■ **DIRECTIONS**
Write out, as a numbered list, the lines of the records from the line with "I would love to show you our beautiful" to the line with "Meeting Type", both included, leaving out any blank lines.

-- -- --

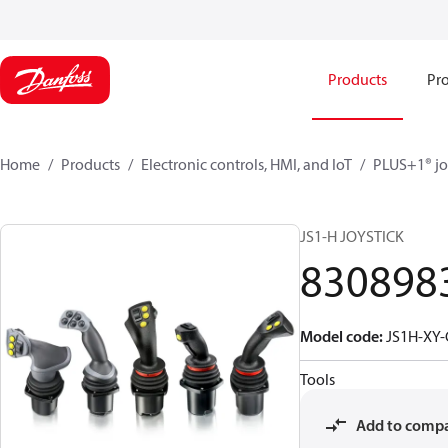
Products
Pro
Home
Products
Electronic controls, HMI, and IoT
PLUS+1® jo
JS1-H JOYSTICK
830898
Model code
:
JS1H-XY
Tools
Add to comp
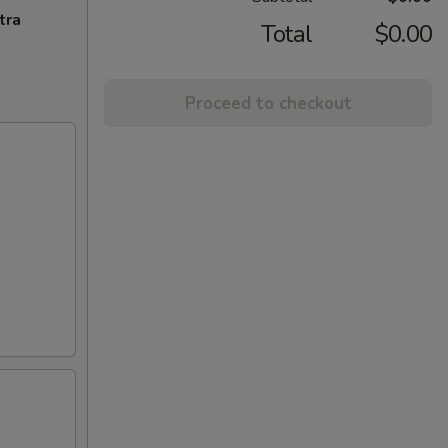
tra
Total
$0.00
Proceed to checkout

-- -- --

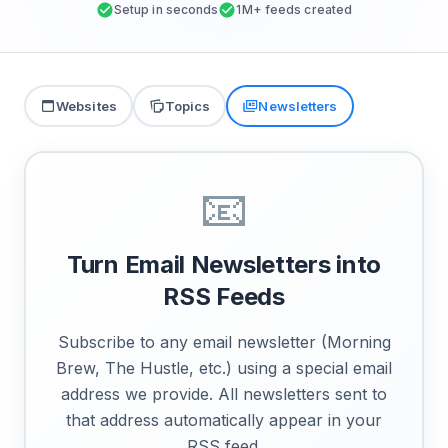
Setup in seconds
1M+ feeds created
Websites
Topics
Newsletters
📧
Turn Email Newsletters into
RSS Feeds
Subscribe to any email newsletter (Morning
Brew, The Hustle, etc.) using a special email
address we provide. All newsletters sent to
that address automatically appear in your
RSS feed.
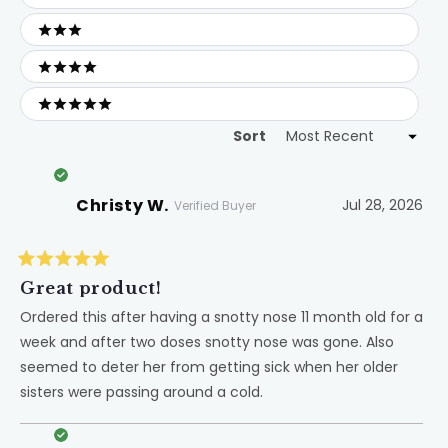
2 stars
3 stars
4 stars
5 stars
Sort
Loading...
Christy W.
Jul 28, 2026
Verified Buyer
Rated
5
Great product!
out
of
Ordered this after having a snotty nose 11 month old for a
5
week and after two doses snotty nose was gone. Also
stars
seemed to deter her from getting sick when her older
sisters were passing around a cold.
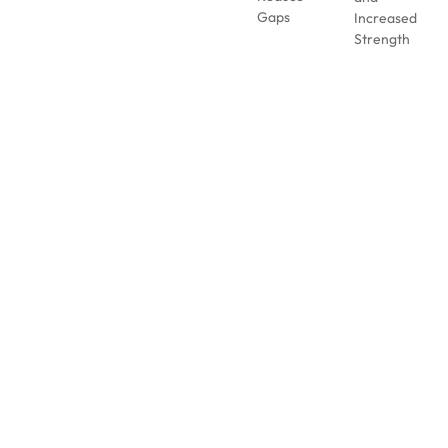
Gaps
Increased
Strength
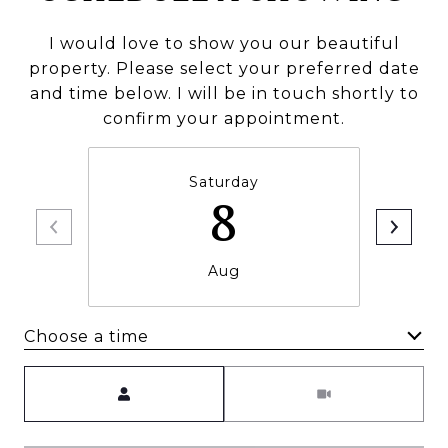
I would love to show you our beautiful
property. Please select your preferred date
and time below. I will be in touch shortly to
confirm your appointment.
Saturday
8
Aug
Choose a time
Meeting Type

-- -- --

■ **RESPONSE**
1. I would love to show you our beautiful
2. property. Please select your preferred date
3. and time below. I will be in touch shortly to
4. confirm your appointment.
5. Saturday
6. 8
7. Aug
8. Choose a time
9. Meeting Type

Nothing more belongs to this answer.